Luton treasurer jailed for theft from parish centre


A well respected treasurer for St. Joseph's Parish centre in Luton stole almost £80,000 to fund a gambling addiction.

On Friday, 09 March 2012, James Varnals, 63, was jailed for 16-months when he appeared at Luton Crown Court.

Judge Richard Foster said he was jailing him with "a heavy heart" and said it was a tragedy to see him in the dock.

Varnals, of St. Margaret's Avenue, Luton pleaded guilty to the theft between July 2008 and March 2011.

Sandra Beck, for the Crown Prosecution Service said it had been agreed that Varnals stole £79,804 and confiscation proceedings will be held to recover any assets. She said that as treasurer he had sole responsibility for the income from the Catholic centre's bar. But he would repeatedly enter less money on the expenditure sheet than had been recorded by the bar manager, and keep the balance.

"Inquiries came about because there were financial difficulties at the centre. A committee member who was an accountant looked at the books and saw the discrepancies.

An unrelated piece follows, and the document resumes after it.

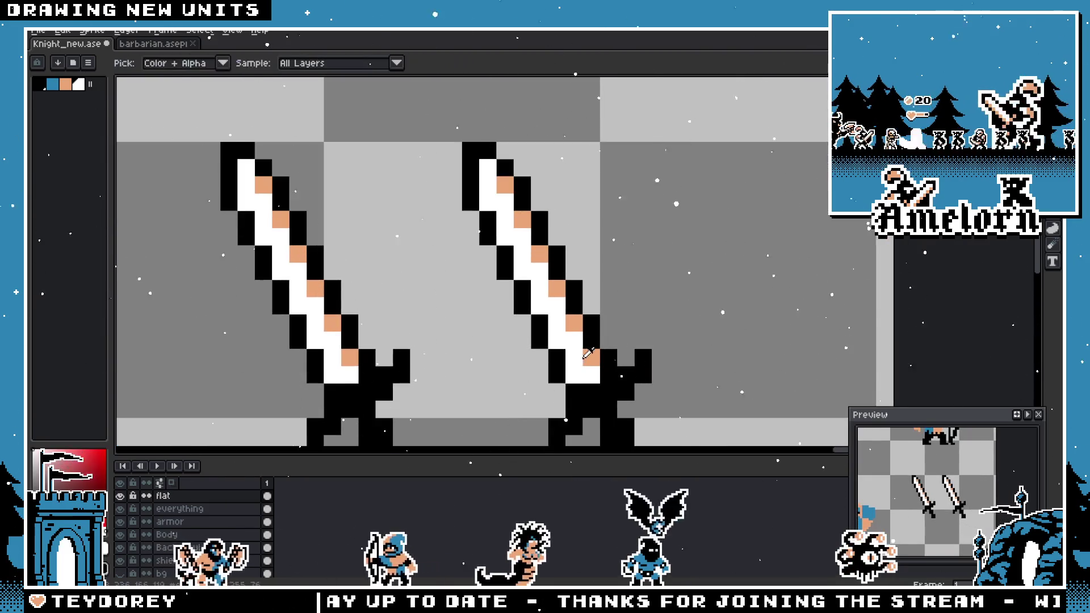
left_click(588, 358, "alt")
left_click(574, 340, "alt")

"Police were informed and during his second interview he admitted he had taken the money. He said he had a severe gambling addiction and did not realise how much money he had taken. He said he was waiting for the one big gambling success to pay it back, " said Miss Beck.

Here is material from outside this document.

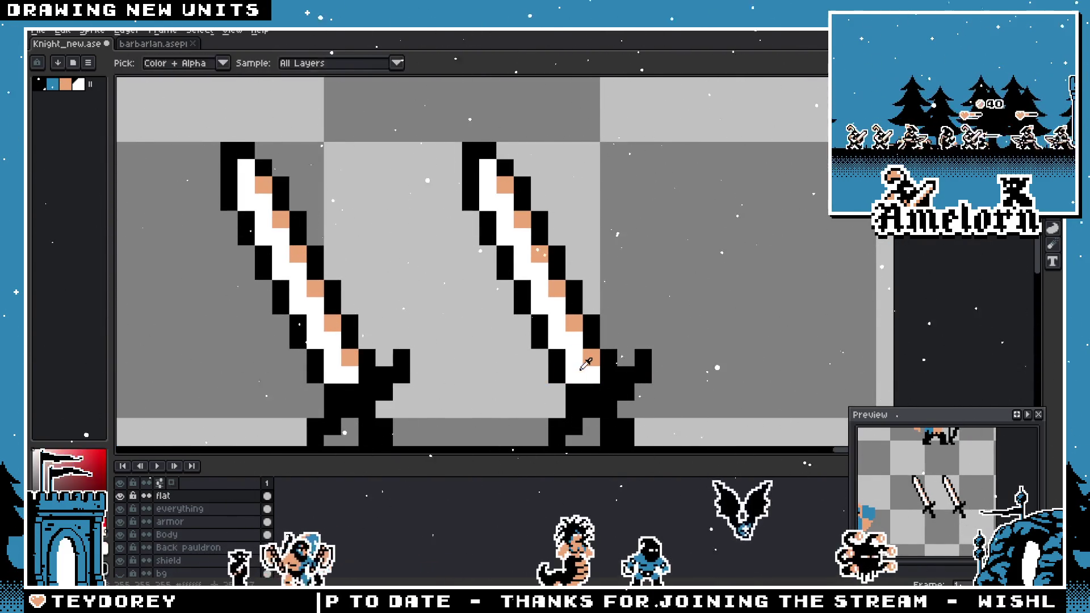
left_click(591, 358)
left_click_drag(578, 348, 553, 296)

Stuart Sprawson, defending said: "He was not stealing from the Church. These were not Church funds. It was rather amateurish and it was only a matter of time before he would eventually be caught."

Mr. Sprawson said: "He had led a blameless life and had lived and breathed Vauxhall until it had closed. He received a not inconsiderate sum of money which he frittered away, and deceived all his family and friends about how he was behaving.

"He became ill with that addiction, which had started from playing Bingo. He seems to be over it now."

The solicitor said Varnals was likely to lose his house as part of the confiscation proceedings.

Judge Foster told Varnals: "It is tragic to see you standing there in the dock. Like many you have been a backbone to this town, working your way up in Vauxhall to become a middle manager. You were successful and respected, and then you had to face redundancy.

"But you stole this money which you knew was not yours. It could have been spent on the centre or other charitable purposes. You should have fought your addiction. An immediate custodial sentence is the only option given my public duty but I do so with a heavy heart."